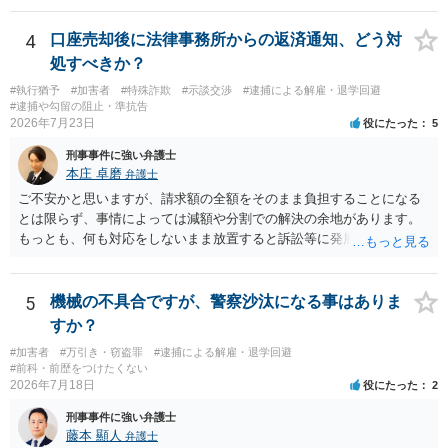
ポルノ画像の陳列者の関連先として、任意で取調を受けた人はいま
す。 snsのサーバー凍結の具体的理由はわかりませんが、児童ポルノ
4
口座売却後に法律事務所からの返済通知、どう対
であれば、日本警察に連絡されて、日本の刑罰法規に触れる点があれ
処すべきか？
ば、捜査を受けることがあります。
#執行猶予
#加害者
#特殊詐欺
#示談交渉
#逮捕による解雇・退学回避
#逮捕や勾留の阻止・準抗告
2026年7月23日
役にたった
5
刑事事件に強い弁護士
本庄 卓磨
弁護士
ご不安かと思いますが、請求額の全額をそのまま負担することになる
とは限らず、事情によっては減額や分割での解決の余地があります。
もっとも、何も対応をしないまま放置すると訴訟等に発展してしまう
可能性がありますので、お早めに弁護士にご相談されることをおすす
めします。
5
機械の不具合ですが、警察沙汰になる事はありま
すか？
#加害者
#万引き・窃盗罪
#逮捕による解雇・退学回避
#前科・前歴をつけたくない
2026年7月18日
役にたった
2
刑事事件に強い弁護士
藤本 顯人
弁護士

-------------------------

* **WORK REQUEST**
Without copying any picture, write out the entries exactly.

* **RESPONSE AREA**
ポルノ画像の陳列者の関連先として、任意で取調を受けた人はいま
す。 snsのサーバー凍結の具体的理由はわかりませんが、児童ポルノ
4
口座売却後に法律事務所からの返済通知、どう対
であれば、日本警察に連絡されて、日本の刑罰法規に触れる点があれ
処すべきか？
ば、捜査を受けることがあります。
#執行猶予
#加害者
#特殊詐欺
#示談交渉
#逮捕による解雇・退学回避
#逮捕や勾留の阻止・準抗告
2026年7月23日
役にたった
5
刑事事件に強い弁護士
本庄 卓磨
弁護士
ご不安かと思いますが、請求額の全額をそのまま負担することになる
とは限らず、事情によっては減額や分割での解決の余地があります。
もっとも、何も対応をしないまま放置すると訴訟等に発展してしまう
可能性がありますので、お早めに弁護士にご相談されることをおすす
めします。
5
機械の不具合ですが、警察沙汰になる事はありま
すか？
#加害者
#万引き・窃盗罪
#逮捕による解雇・退学回避
#前科・前歴をつけたくない
2026年7月18日
役にたった
2
刑事事件に強い弁護士
藤本 顯人
弁護士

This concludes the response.